▸ **Record excerpts**

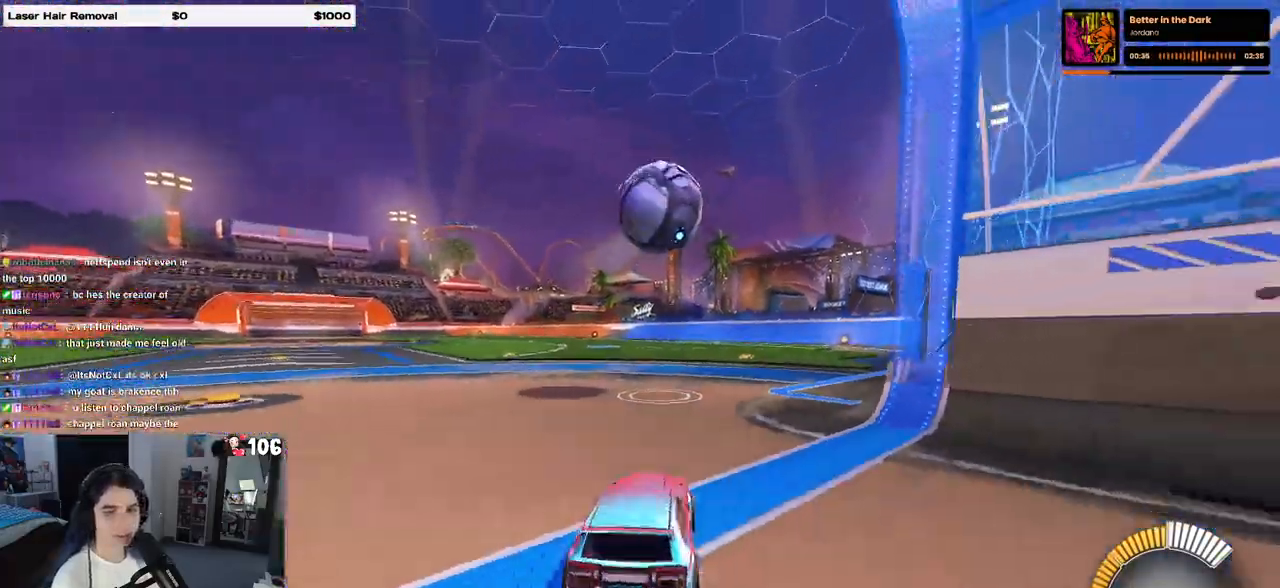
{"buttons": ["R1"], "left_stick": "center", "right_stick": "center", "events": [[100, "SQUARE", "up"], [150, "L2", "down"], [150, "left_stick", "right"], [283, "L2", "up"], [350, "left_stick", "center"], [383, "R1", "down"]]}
==
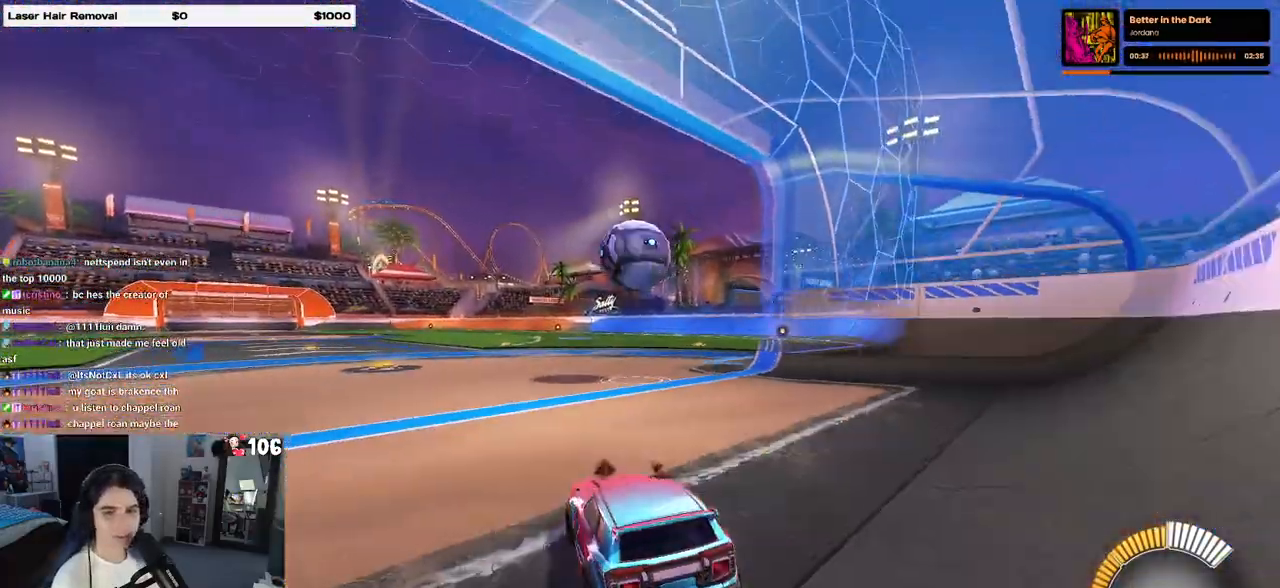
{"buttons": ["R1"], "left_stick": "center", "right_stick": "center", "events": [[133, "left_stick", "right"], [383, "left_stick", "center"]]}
---
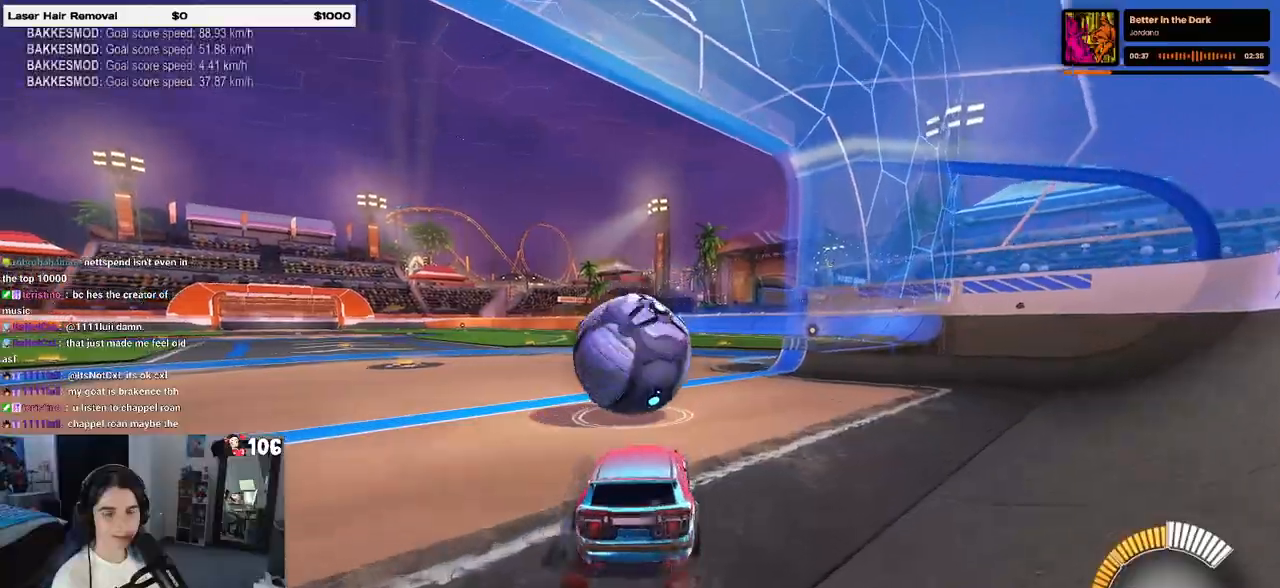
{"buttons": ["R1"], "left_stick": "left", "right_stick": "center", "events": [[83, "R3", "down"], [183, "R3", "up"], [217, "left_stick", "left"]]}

▸ **Work request**
Each line that mentions the string "down" must be copied from the listing.

▸ **Answer to this problem**
{"buttons": ["R1"], "left_stick": "center", "right_stick": "center", "events": [[100, "SQUARE", "up"], [150, "L2", "down"], [150, "left_stick", "right"], [283, "L2", "up"], [350, "left_stick", "center"], [383, "R1", "down"]]}
{"buttons": ["R1"], "left_stick": "left", "right_stick": "center", "events": [[83, "R3", "down"], [183, "R3", "up"], [217, "left_stick", "left"]]}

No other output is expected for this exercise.